Pour autant, les seniors ne manquent pas de volonté, puisque 61 % d'entre eux, comme 60 % des jeunes, se disent prêts à travailler plus. Chez les adultes, ces volontaires sont minoritaires (41 %). Mais pourquoi travailler plus ? Pour gagner plus, pour 70 % des jeunes, 56 % des adultes et 54 % des seniors. Alors que seulement 1 % des 18-25 ans, contre 35 % des plus de 45 ans, espèrent un statut supérieur.

Lire aussi Depuis 35 ans, les jeunes oubliés des politiques publiques

9 jeunes sur 10 prêts à travailler le weekend

Dans la même veine, une écrasante majorité (90 %) de jeunes se dit prête à travailler tard le soir ou le weekend, tout comme 64 % des plus de 45 ans. Chez les 25-45 ans, conséquence attendue d'une vie familiale plus marquée, la majorité (70 %) ne souhaite pas travailler les weekends. Les trois tranches d'âges semblent toutefois se satisfaire des rythmes de travail actuels, puisque pour 49 % des jeunes, 51 % des adultes et 57 % des seniors, la semaine de travail devrait compter 5 jours. En revanche, si 33 % des adultes se verraient bien travailler 4 jours, 23 % des 18-25 ans iraient jusqu'à pousser la semaine jusque 6 jours.

Travailler beaucoup est une chose, mais et si on travaillait moins ? Cette question aussi divise les générations.

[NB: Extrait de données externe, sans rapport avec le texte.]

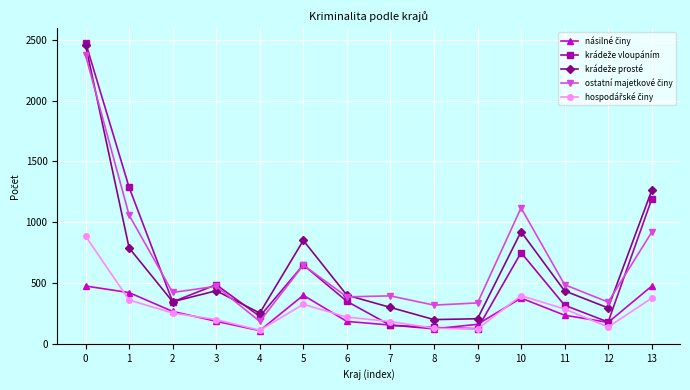

What is the total value across all series at 11?

1759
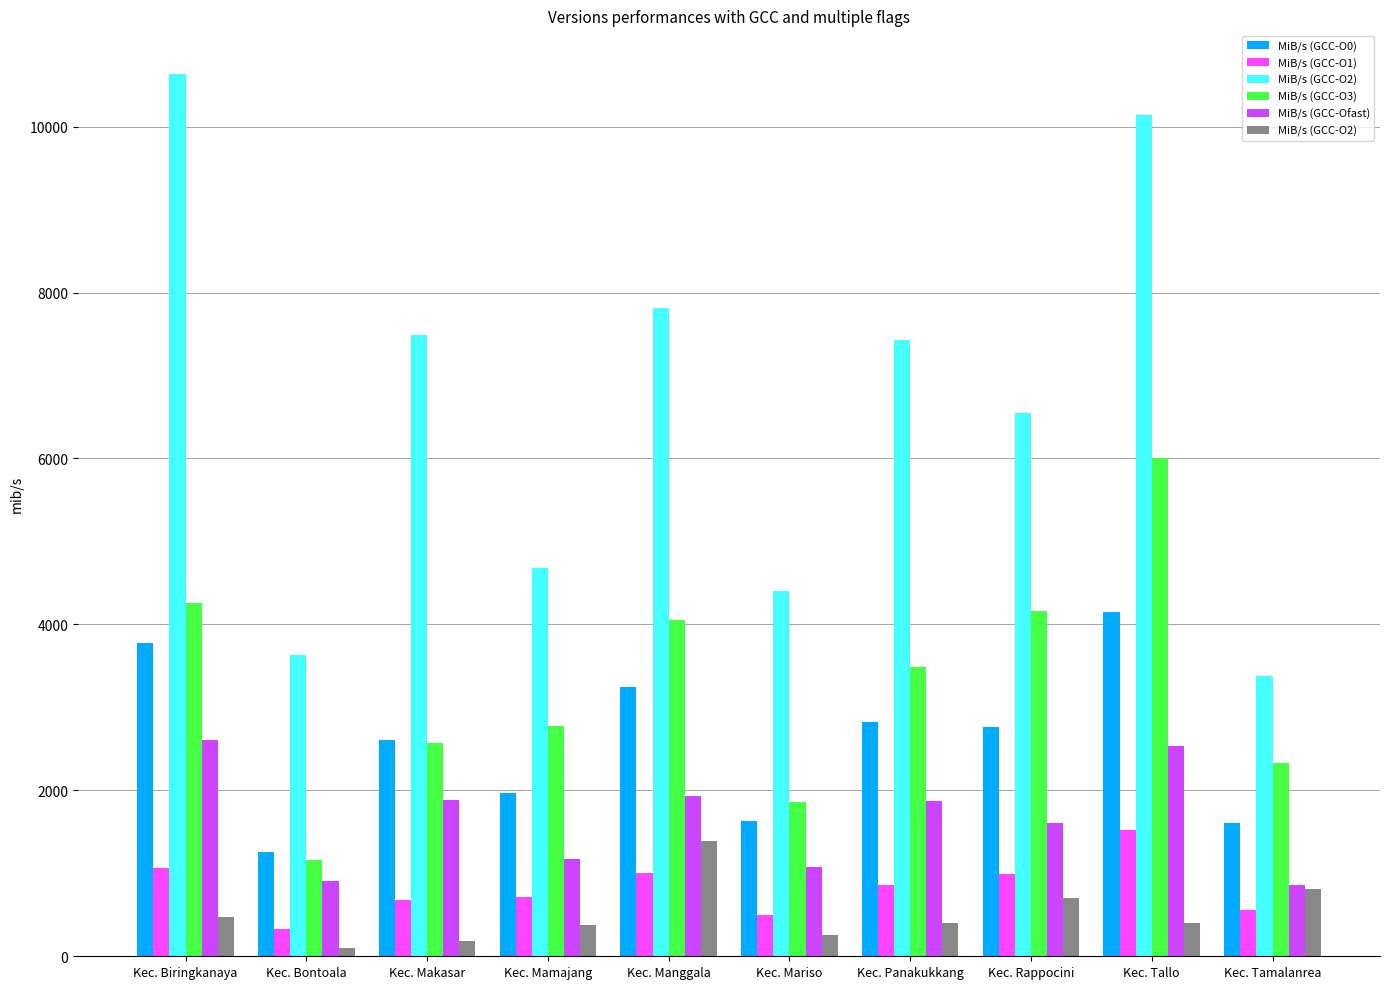

What is the greatest value displayed?

10629.0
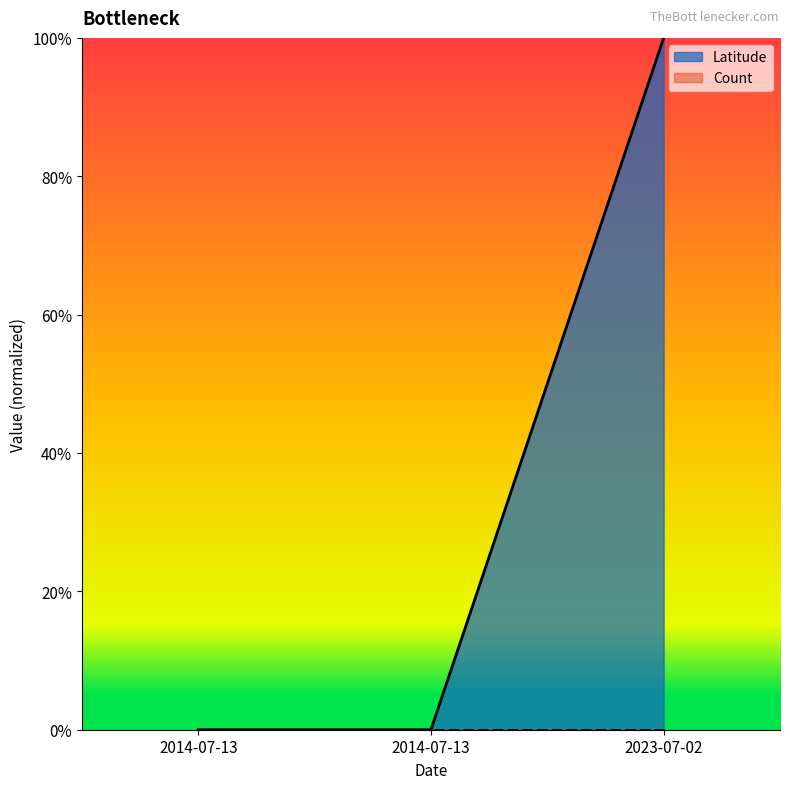

True or false: the data shows -0.7 at 2014-07-13.

False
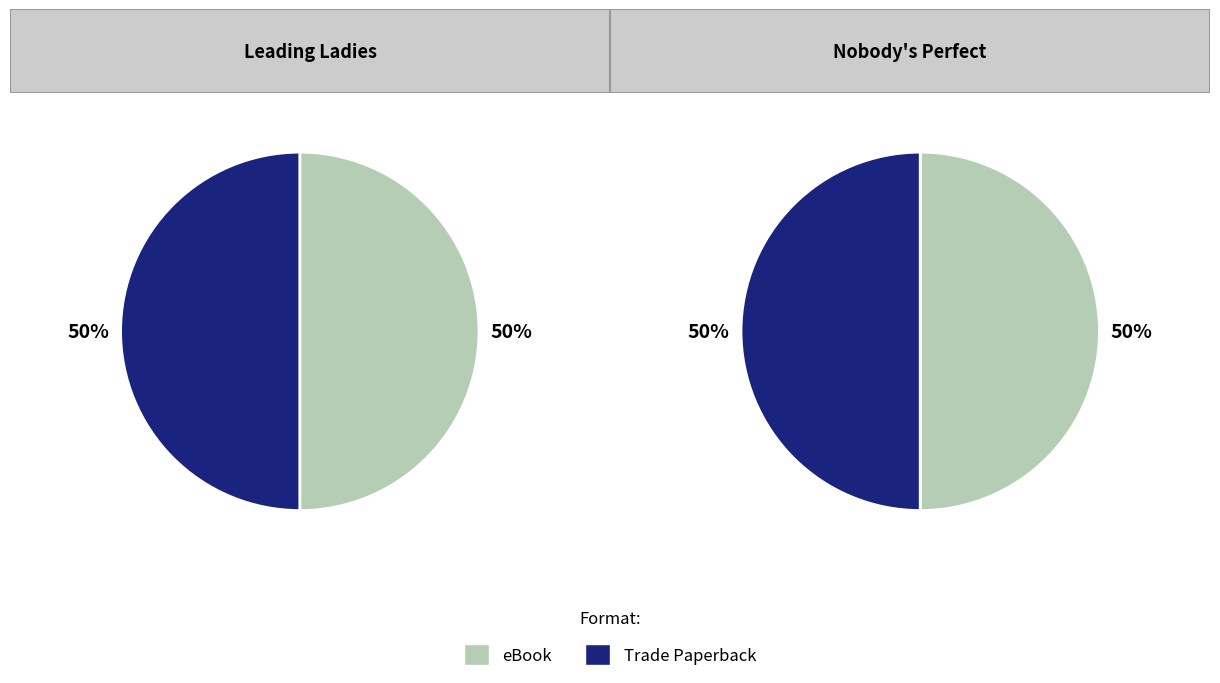

How many slices are in this pie chart?

2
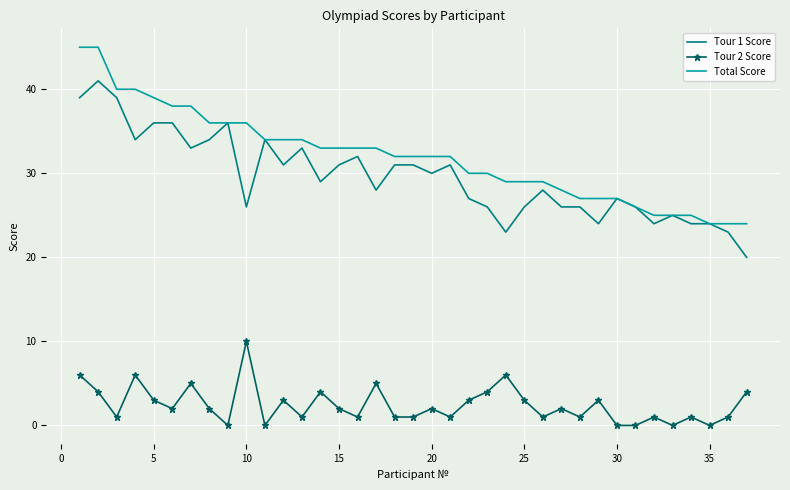

Which series has the largest total across all categories?

Total Score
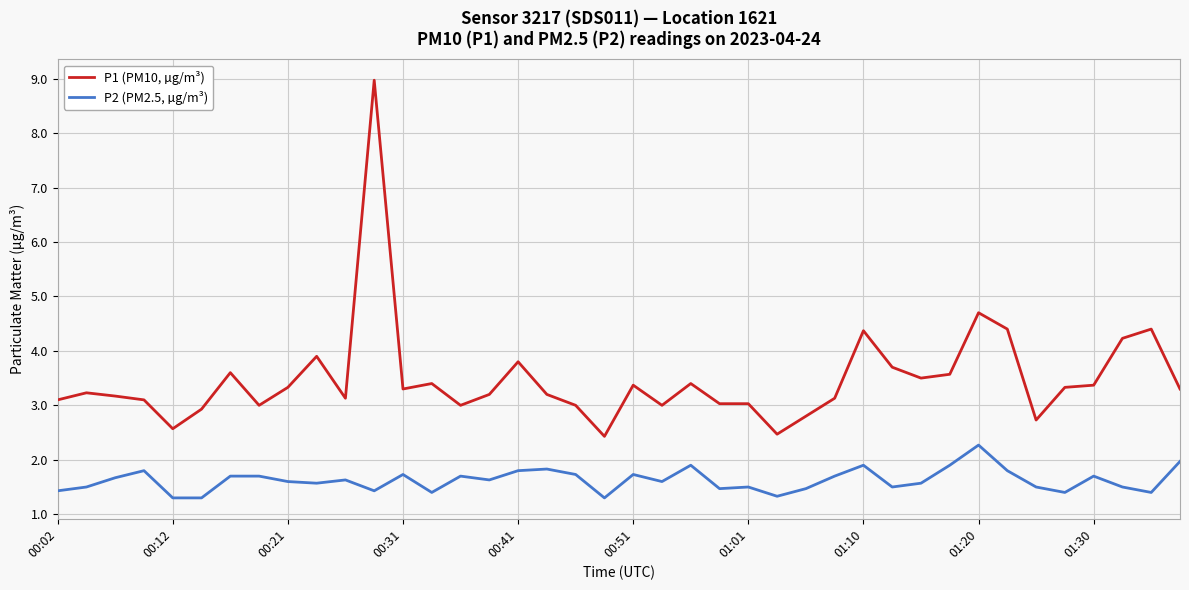

Does the chart have visible grid lines?

Yes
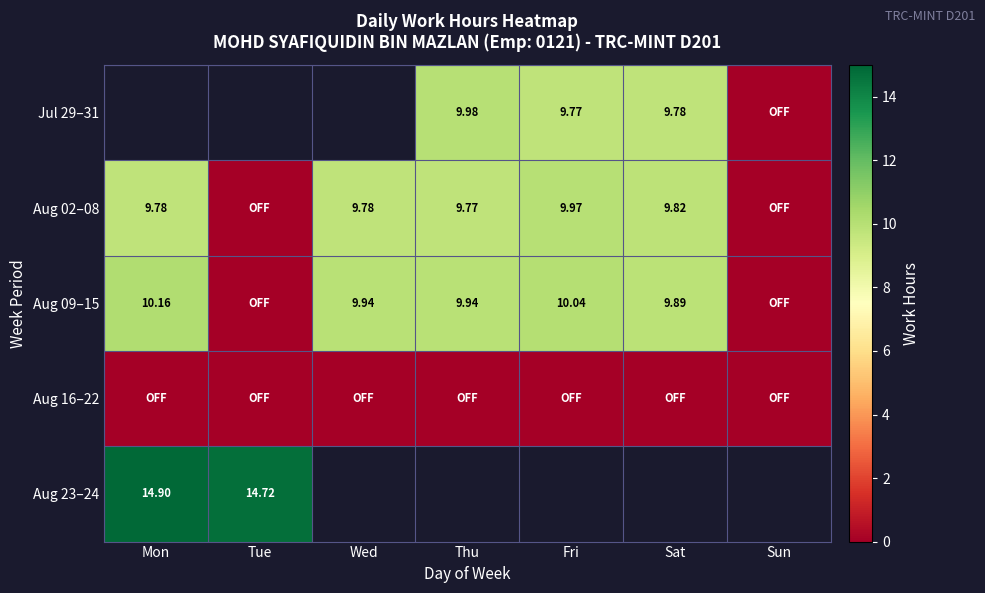

What value does the Aug 23–24 series have at Tue?

14.7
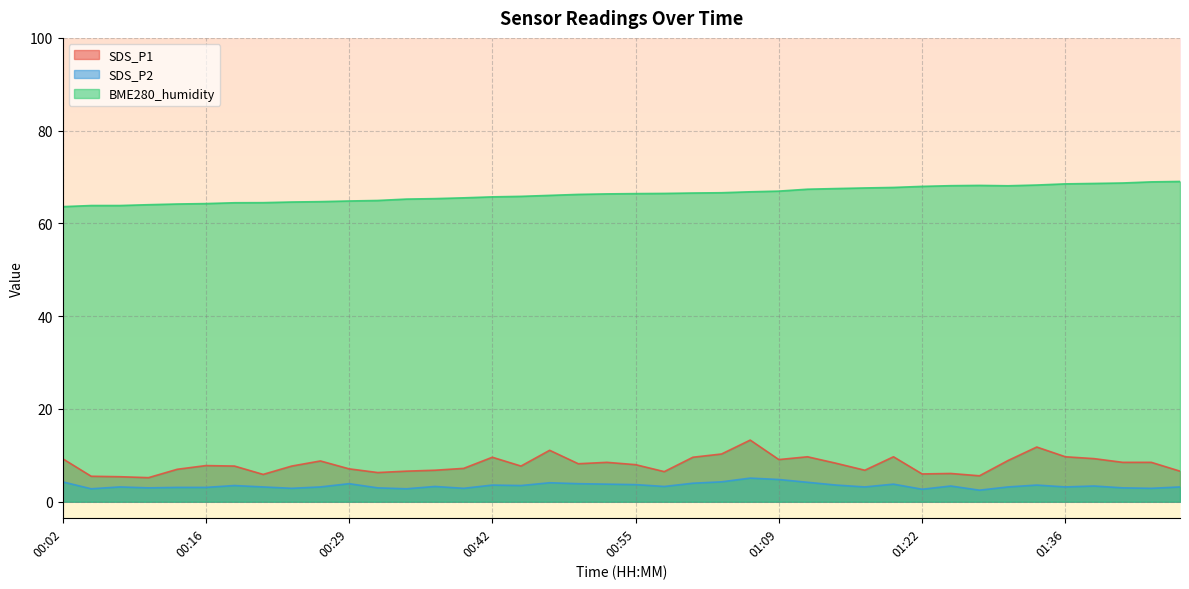

Where does the SDS_P2 series first go above 3?

00:02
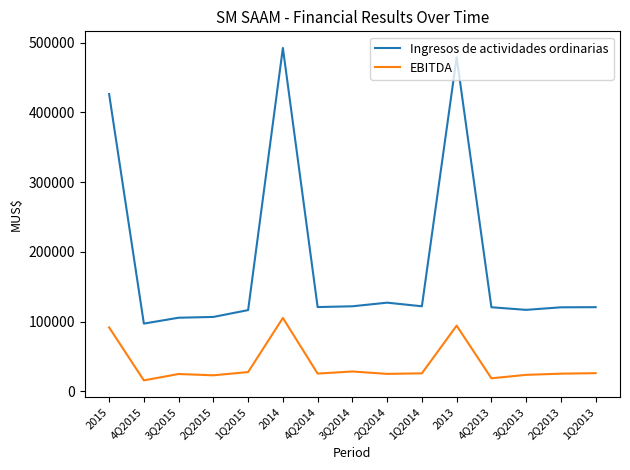

What is the difference between the maximum and minimum values in the EBITDA series?

89468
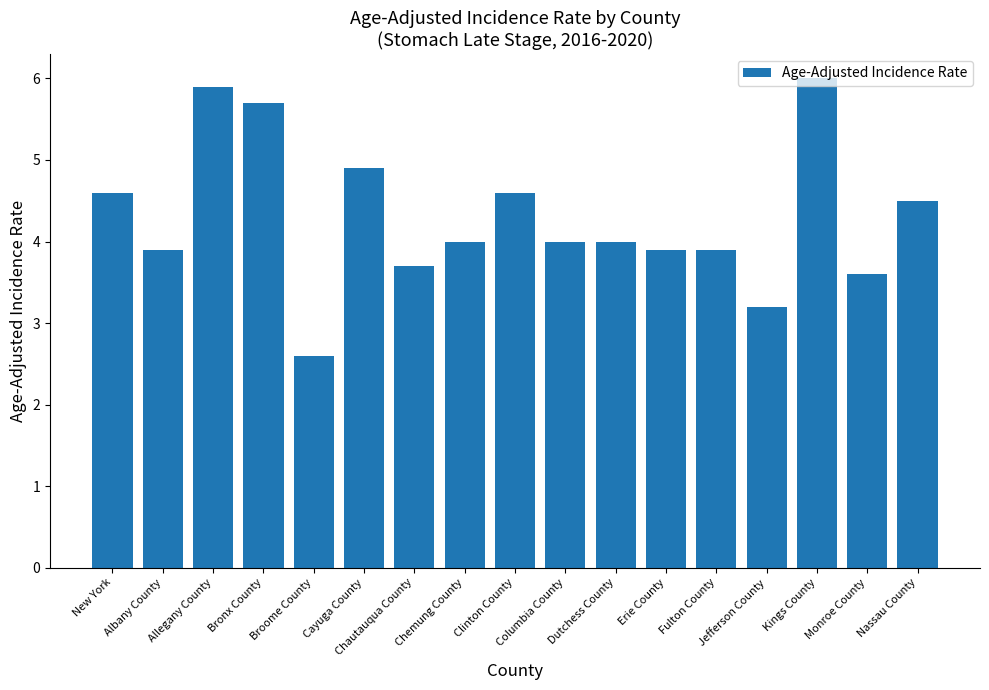

How many categories are shown in the chart?

17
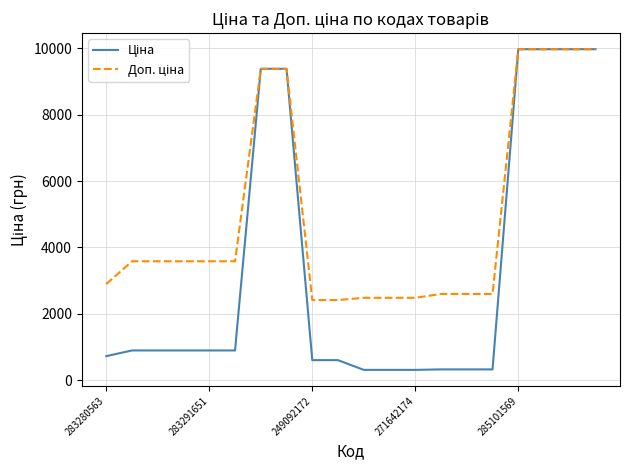

What is the smallest value displayed?

310.3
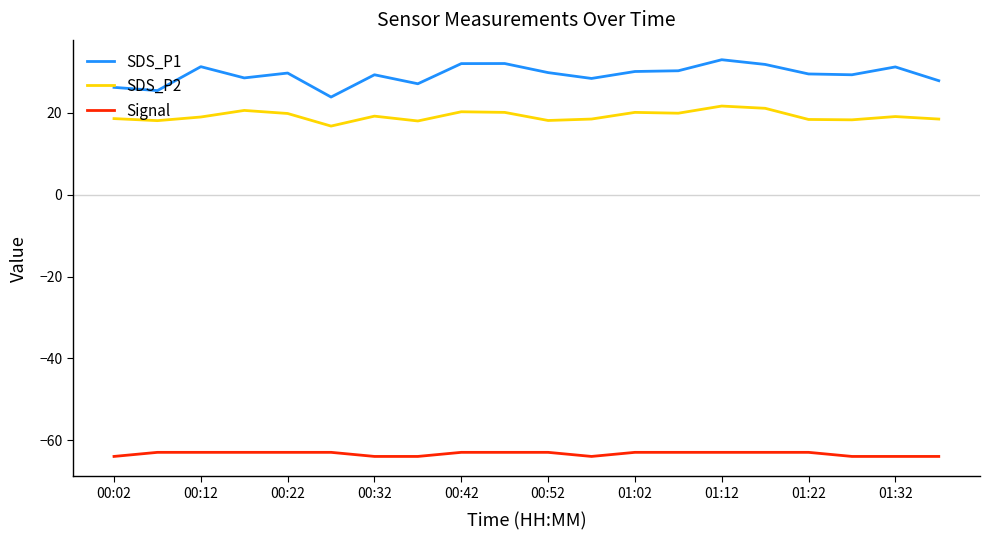

Which series has the largest range (max minus min)?

SDS_P1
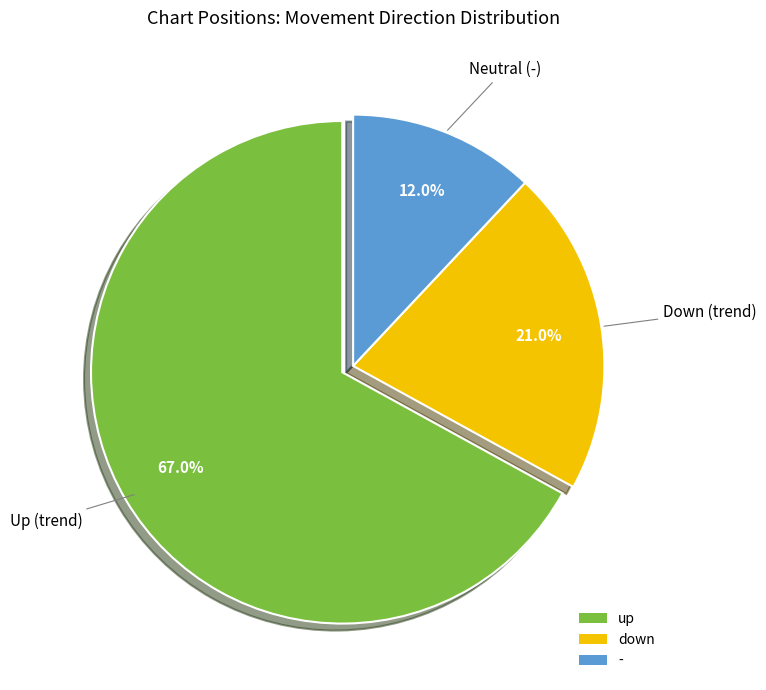

Is there any slice that represents more than half of the pie?

Yes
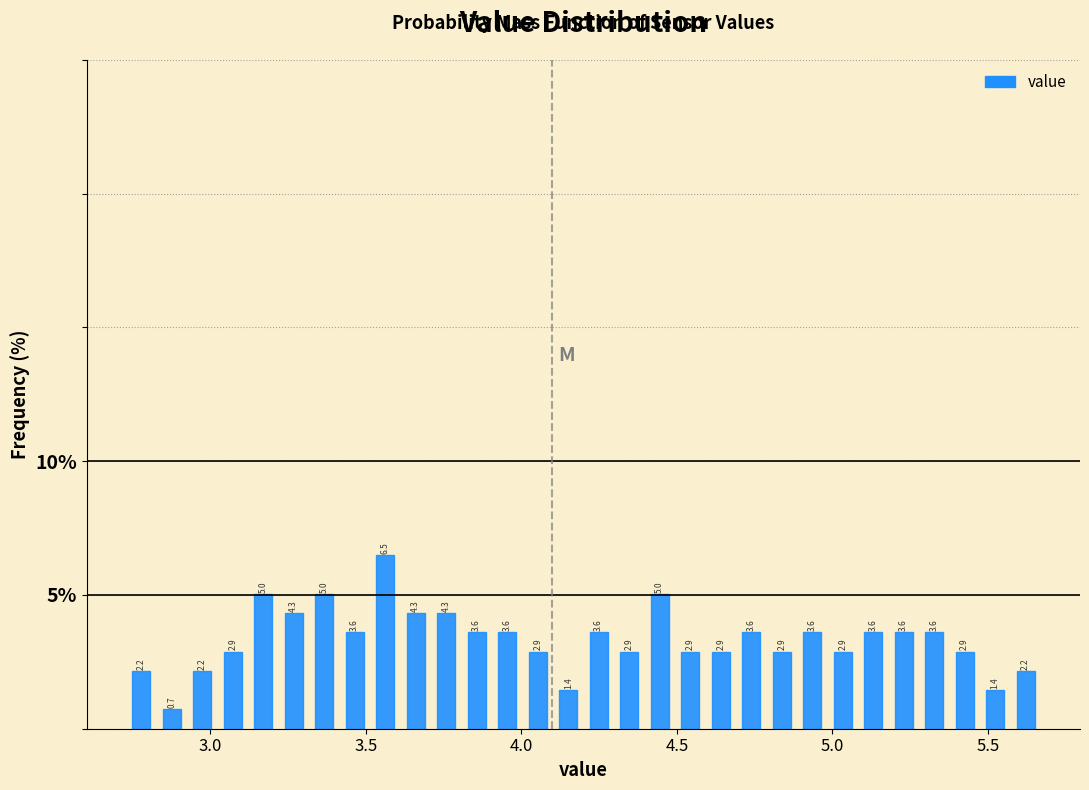

Around what value on the x-axis is the tallest bar? Give the approximate position of its centre, as read against the axis.

3.55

Pour 70 % des jeunes, avoir plus de temps libre pour soi est une motivation à travailler moins, contre seulement 22 % des adultes et 26 % des seniors, qui y voient en revanche une occasion de passer du temps libre avec leurs proches (respectivement 35 et 36 %, contre 10 % des jeunes). Mais la grande différence tient dans les conséquences négatives du travail. Ainsi, 43 % des adultes et 38 % des seniors pensent que travailler moins réduirait leur stress et augmenterait leur qualité de vie et leur santé, contre seulement 15 % des 18-25 ans.